#### [Exercise instructions]
[A] In the excerpt on the Sri Lankan plantation wage dispute, how much was the one remaining allowance raised to under the employers' proposal?
[B] Pick up the article on the Sri Lankan plantation wage dispute after its final sentence and carry it forward.

#### [Page extract]

########

Much of the news the world hears from Sri Lanka centres on either the aftermath of the civil war against the Tamils or the rivalry between the imperialist powers expressed through the mainstream political parties. Two long running trade union disputes, however, reveal the desperate situation facing workers from all communities on the island.

For two years, workers on the country’s tea, rubber and coconut plantations, have been demanding a basic daily wage of R1000 (currently approximately £4.30) – a demand endorsed, when he was seeking election, by Ranil Wickremasinghe, the present prime minister. The previous wage contract, agreed in 2016, ran out in November and since then the workers have not been paid. So their campaign, which included district-wide strikes last November and December and on January 23 a demonstration of thousands of workers and their supporters in the capital city, Colombo, was also for back payment at the new rate.

On January 27, the three unions recognised for negotiations were made an offer from the Employers’ Federation which, at first sight, appeared to mark a major concession, even if not the whole claim. They proposed to raise the daily rate from R500 to R700 – but this was a completely illusory increase. Since 2016, workers’ daily wage has been made up of four elements; the basic wage of R500 and three allowances which together brought actual pay to R730. In the proposed new contract, two of those allowances were withdrawn altogether and the third was increased from R30 to R50. So the real rise in take home pay, was from R730 to R750 – a mere R20 or about seven pence!

On the issue of back pay, the employers agreed to pay one third and the government, also a party to negotiations, will pay two thirds. In other words, the bosses are going to use taxpayers’ money to pay workers’ wages!

########

#### [Dataset entries]

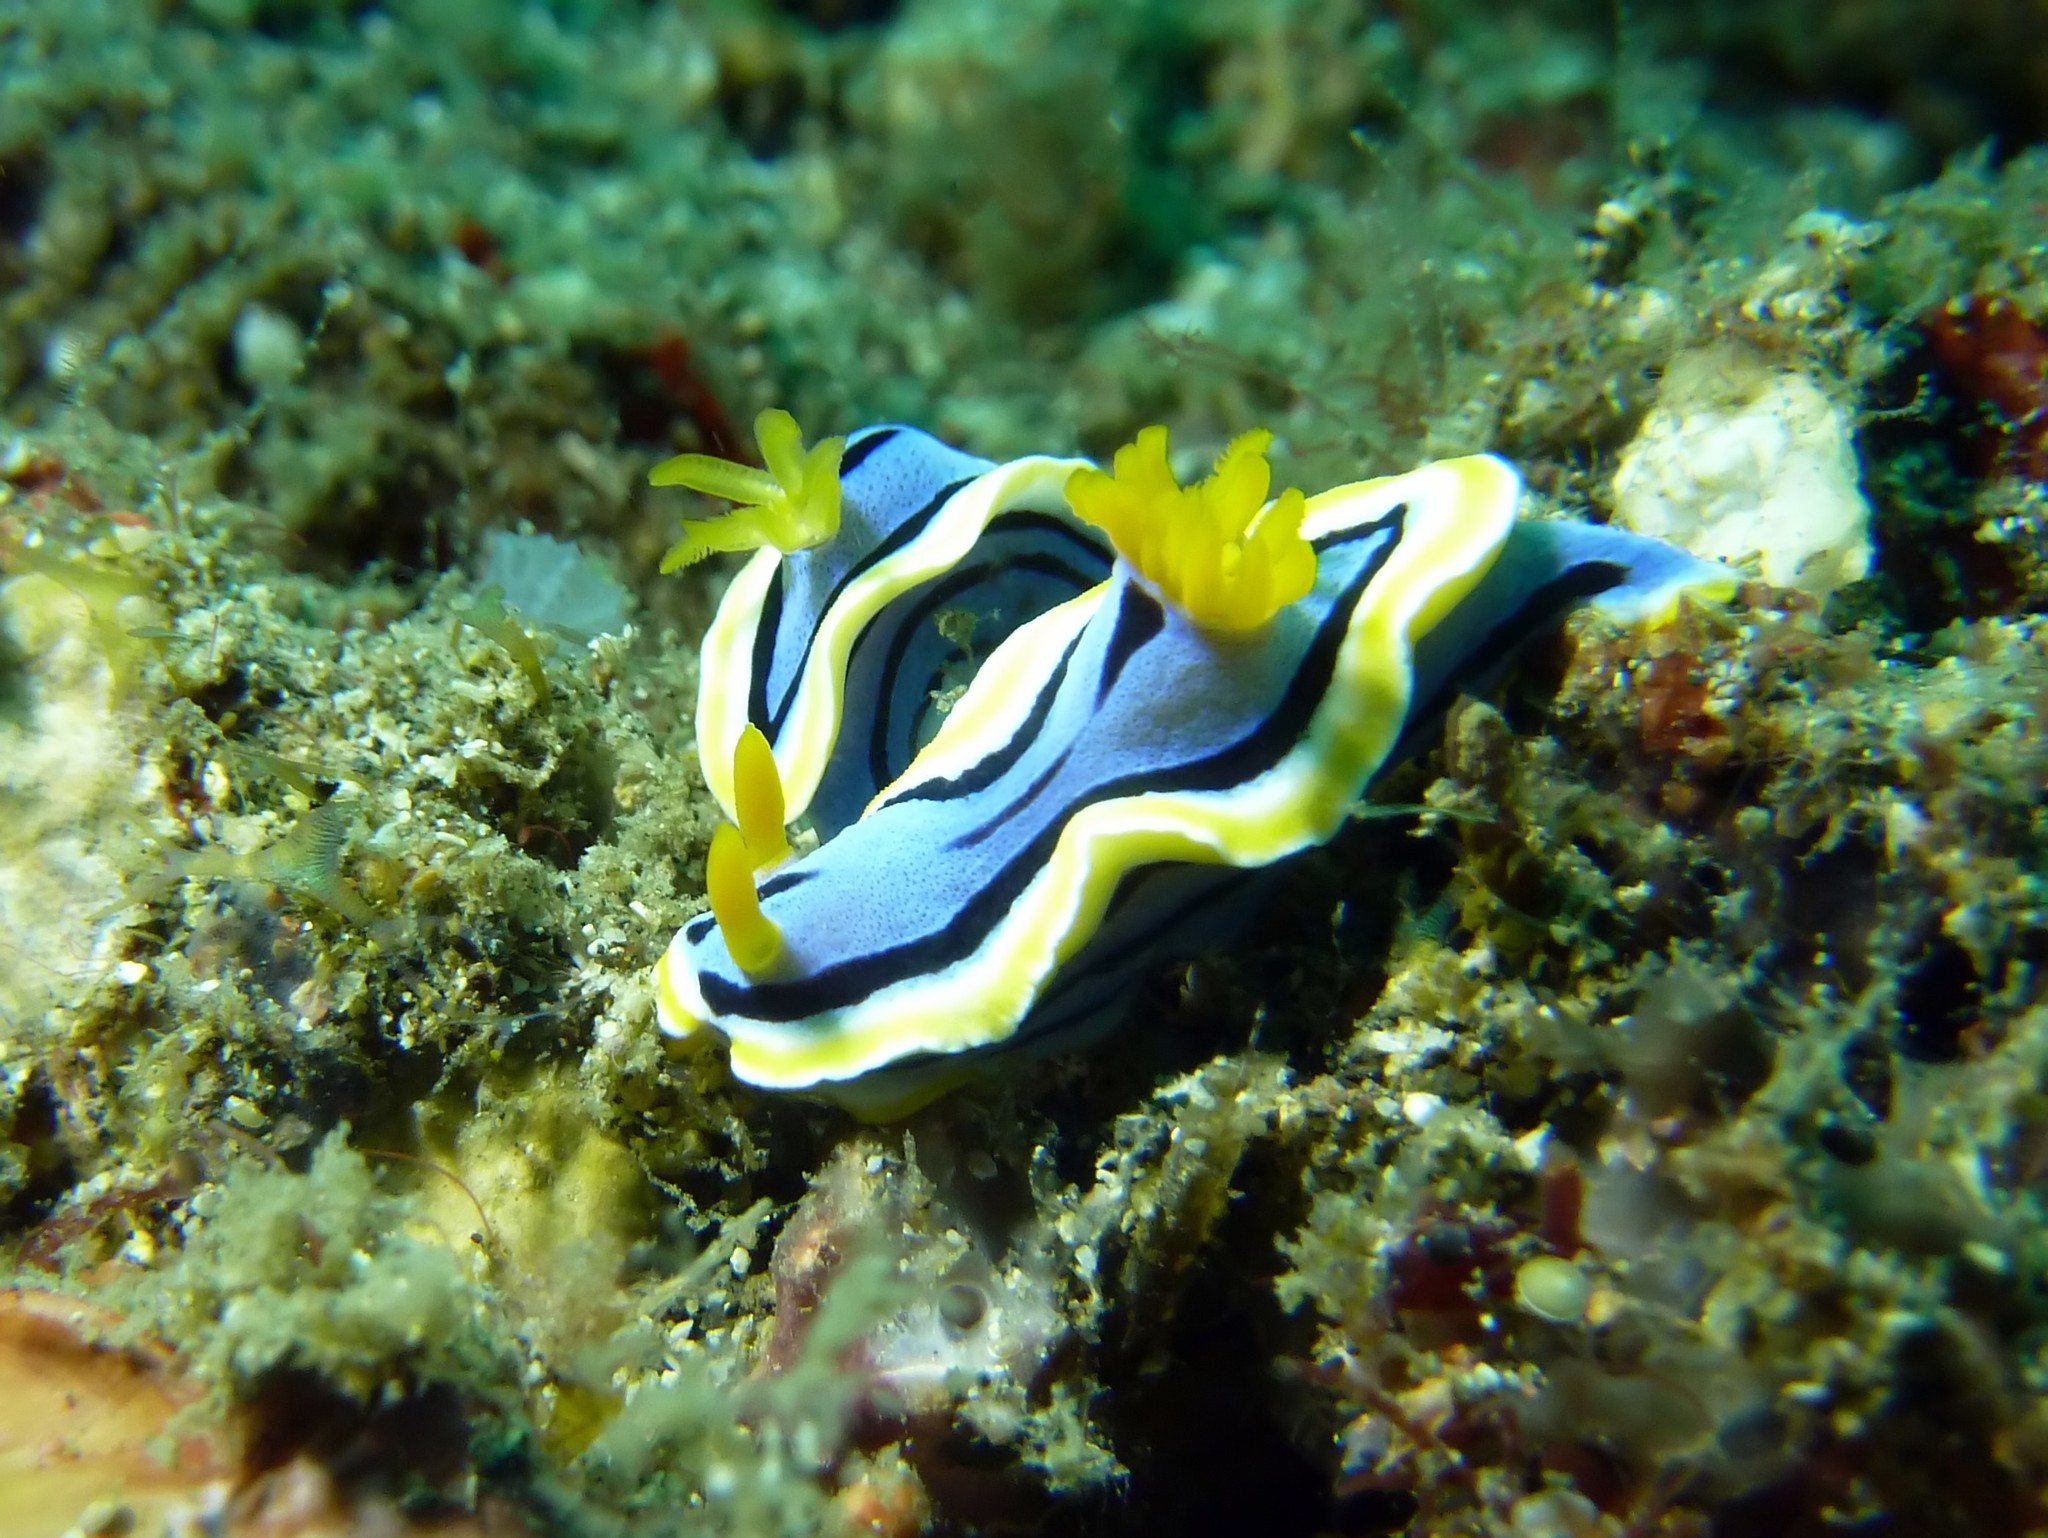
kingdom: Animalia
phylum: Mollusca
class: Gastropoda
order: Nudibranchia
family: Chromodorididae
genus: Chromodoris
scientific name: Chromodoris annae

########

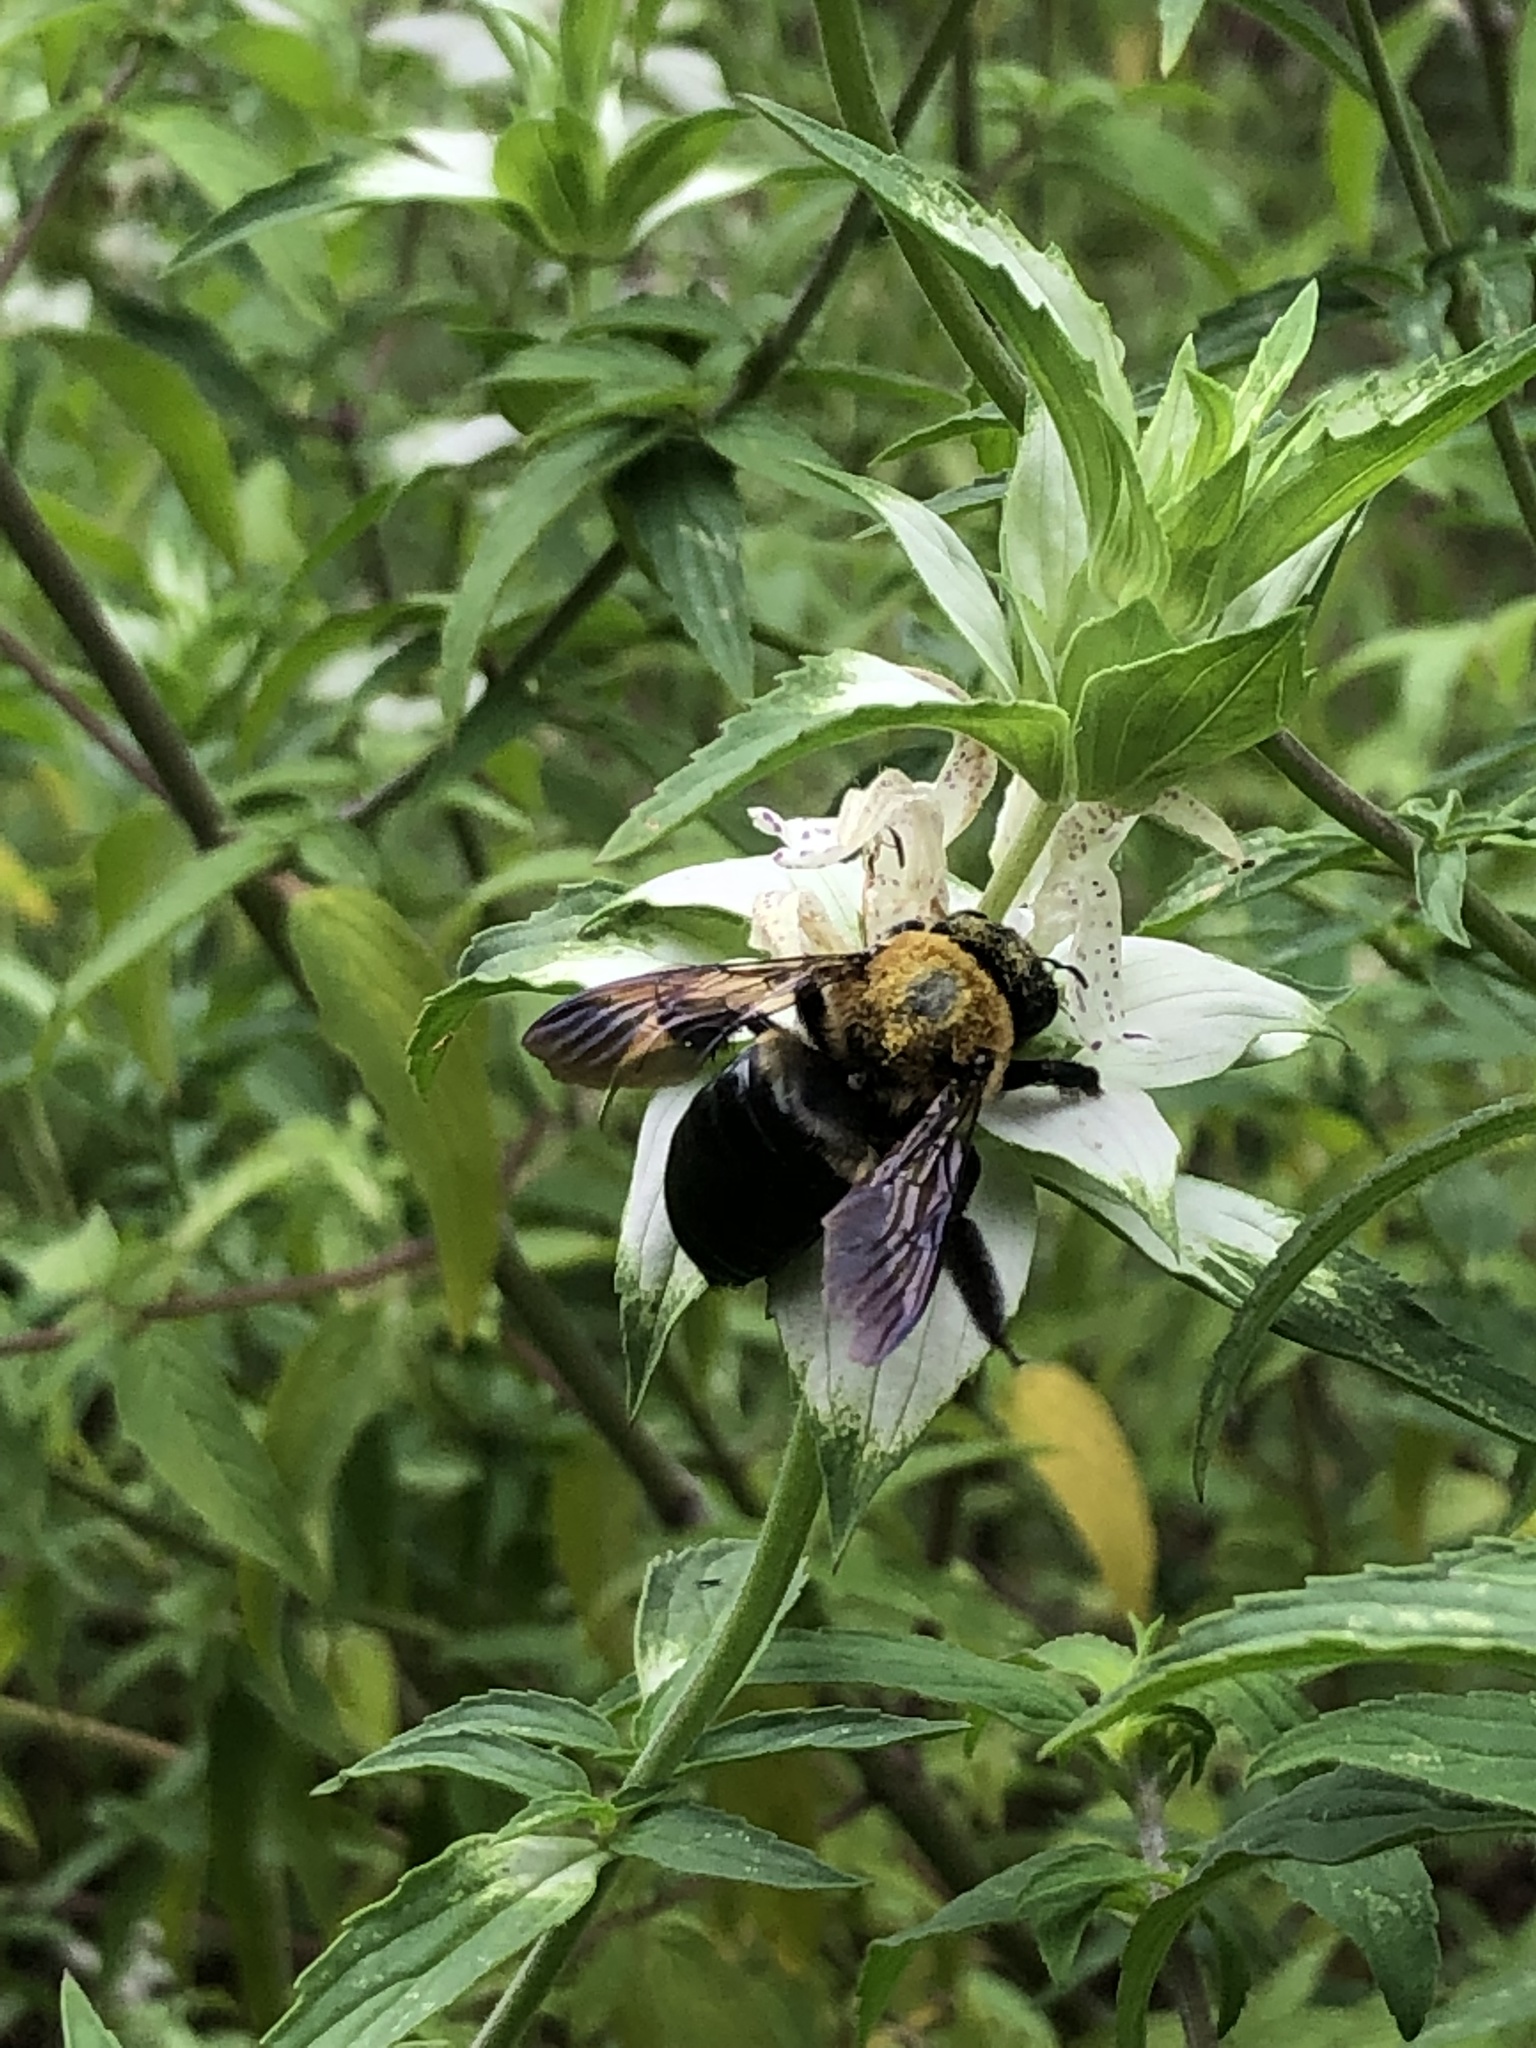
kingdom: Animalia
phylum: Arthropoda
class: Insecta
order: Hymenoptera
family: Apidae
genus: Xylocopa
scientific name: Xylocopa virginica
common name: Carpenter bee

########

#### [Responses per task]
[A] From R30 to R50.

[B]
If the offer was insultingly low, the response of the union negotiators was a downright disgrace; two of them, the Ceylon Workers’ Congress, led by Arumugan Thondoman and the Lanka Jathica Estate Workers’ Union, headed by Wadiwel Suresh accepted the proposal! The third, the Joint Trade Union Centre, led by Mano Ganeshan, however, did reject the deal. As a result, in some eight districts, black flags continued to fly for some days to show the strikes continued after the “settlement”. Despite the agreement, however, the government has not yet officially endorsed the deal, even though it was actually negotiated at the prime minister’s home.

How could such a derisory offer be accepted by the unions? The answer lies not so much in the intransigence, and greed, of the employers, who are still mainly British corporations, as in the political priorities of the union leaders. Suresh is not only a member of the United National Party of the prime minister, Wickremasinghe, but a minister in his government. Thondoman was previously a cabinet member and remains an MP while Ganeshan is also a minister but represents the Democratic People’s Front within the Tamil Progressive Alliance. With elections due within the year, each of them is no doubt jockeying for position.

One feature of the campaign for R1000, and one which could point towards future progress, was the support it received in the main towns and cities, far from the plantation districts. Young activists with families still on the plantations as well as members of Left groups and parties were to the fore in organising demonstrations and meetings in solidarity with striking workers. Against this background, the “1,000 Movement” has been formed and is organising support and solidarity for the plantation workers.

The importance of the plantation dispute has now been underlined by the government’s response to a demonstration planned by the 1000 Movement for today, Sunday, February 24, at Bogawanthalawa, a main urban centre in the plantation region. On February 23, supporters of the 1000 Movement, including other trade unionists and students, were harrassed while leafletting for the demo by thugs organised by Palani Digamburan, a junior minister in the government. Subsequently, police stopped them from leafletting, announcing a court order banning the rally on the 24th. Several activists were arrested and taken to a police station but, when more crowds of supporters protested outside, they were eventually released. Now, Digamburan has organised a counter-rally in Bogawanthalawa for Ranil Wickremasinghe himself. In the face of this government offensive, the organisers of the protest demo have postponed their rally until Sunday, March 3.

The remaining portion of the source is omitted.